А потом потянулись однообразные сельские деньки: купанье в речке, прогулки босиком по шёлковой траве, чтение Гоголя, Шолохова, разговоры, воспоминания. Дошли до соседней деревни, остановились под сенью берёзовых крон. Гаврилин затеял разговор о своём прошлом: «В раннем детстве, видимо, от недостатка хорошего питания, болел золотухой. Спасла крёстная — отвела к бабке. Та вытащила горшок из печи с каким-то отваром, дала мне пить. А потом каждую болячку обводила кольцом, каким — не разглядел, и что-то приговаривала. После этого через некоторое время все болячки прошли. А ещё мы часто с ребятами ныряли с мостков в речку головой вниз. И однажды я так нырнул, что наткнулся головой на корягу и раскроил голову, лицо было залито кровью. А в другой раз ехал на возу с сеном, соскользнул и попал под рессору и разбил голову» 121, 43–46].
Наталия Евгеньевна слушала его внимательно и постепенно проникалась духом деревенской жизни, привыкала к её размеренному неспешному распорядку. Вот прочли «Повесть о том, как поссорились Иван Иванович с Иваном Никифоровичем», а потом уселись на крыльце картошку чистить. Клавдия Михайловна накормила, истопила баню, а там уж и вечер — можно спать пойти. Назавтра снова прогулки, мечтания да разговоры, пироги-обеды под рыжим солнцем, вечерний чай под полной белой луной, и опять — манит дрёма, не отпустит до первого петуха.

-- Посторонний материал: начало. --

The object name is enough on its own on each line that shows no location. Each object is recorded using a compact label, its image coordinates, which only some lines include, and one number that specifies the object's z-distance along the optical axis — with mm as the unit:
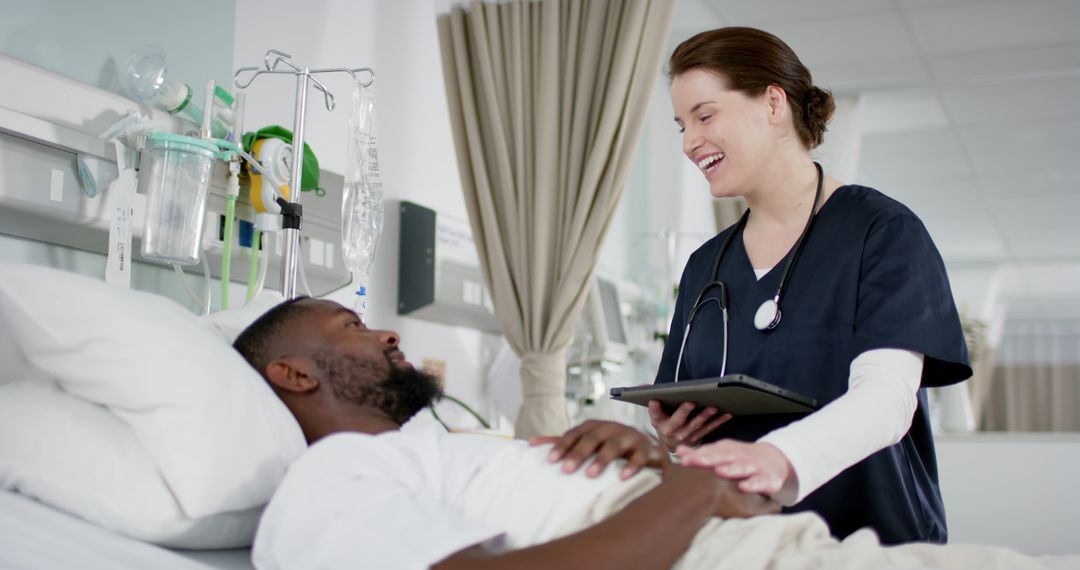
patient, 1028
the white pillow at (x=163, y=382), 1214
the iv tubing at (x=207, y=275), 2016
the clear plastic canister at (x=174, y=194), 1857
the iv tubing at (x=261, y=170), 1984
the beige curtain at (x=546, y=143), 2945
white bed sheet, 1077
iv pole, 2008
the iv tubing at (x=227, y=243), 2039
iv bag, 2270
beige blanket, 1065
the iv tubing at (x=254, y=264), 2115
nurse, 1440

Довольно скоро сельский быт наскучил, возникло опасение — как бы не увязнуть в нём навсегда. Чтобы высвободиться от тягучего сна и солнца, необходимо уехать в город, заняться делом. «Ольга Яковлевна, дорогая, — пишет Гаврилин послание тёще (дополнение к письму Наталии Евгеньевны), — я очень без Вас скучаю. 7 августа будем в городе, 17-го отпразднуем рождение Ваше и моё. Хочу Вас видеть, слышать, работать с Вами и «чуйствовать». Валерий» [21, 47].
А Клавдия Михайловна рада была заботиться о своих гостях. И, конечно, Наталию Евгеньевну она сразу приняла и полюбила. После отъезда молодожёнов она отправила Ольге Яковлевне очень тёплое письмо: «Теперь, О. Я., не могу умолчать о своей встрече с нашими детьми. Радость трудно выразить, я долго не могла привести себя в равновесие. Наташа оставила о себе самые лучшие впечатления; их взаимоотношения чисты, искренни, что радует меня. Искренне желаю им на вечные времена счастливой жизни. Сейчас они материально будут преодолевать, бесспорно, трудности, но, может быть, Валерик с Вашей помощью сможет устроиться на работу, хоть бы на 40 [рублей в месяц], это его бы не мучило морально. Я очень рада, что Валерик избрал друга жизни положительного. Вам, О. Я., искреннее спасибо за воспитание Наташи» [21, 47].
Начиналась семейная жизнь на Фонтанке. Гаврилиным предстояло пройти вместе долгий, счастливый путь. На глазах Наталии Евгеньевны школьник, воспитанник интерната вырос в профессионального музыканта, единственного в своём роде. Она наблюдала его становление: от ранних, ещё подражательных опусов до хрестоматийно известных, ярко индивидуальных сочинений. И всегда шла рядом — самый главный и преданный друг.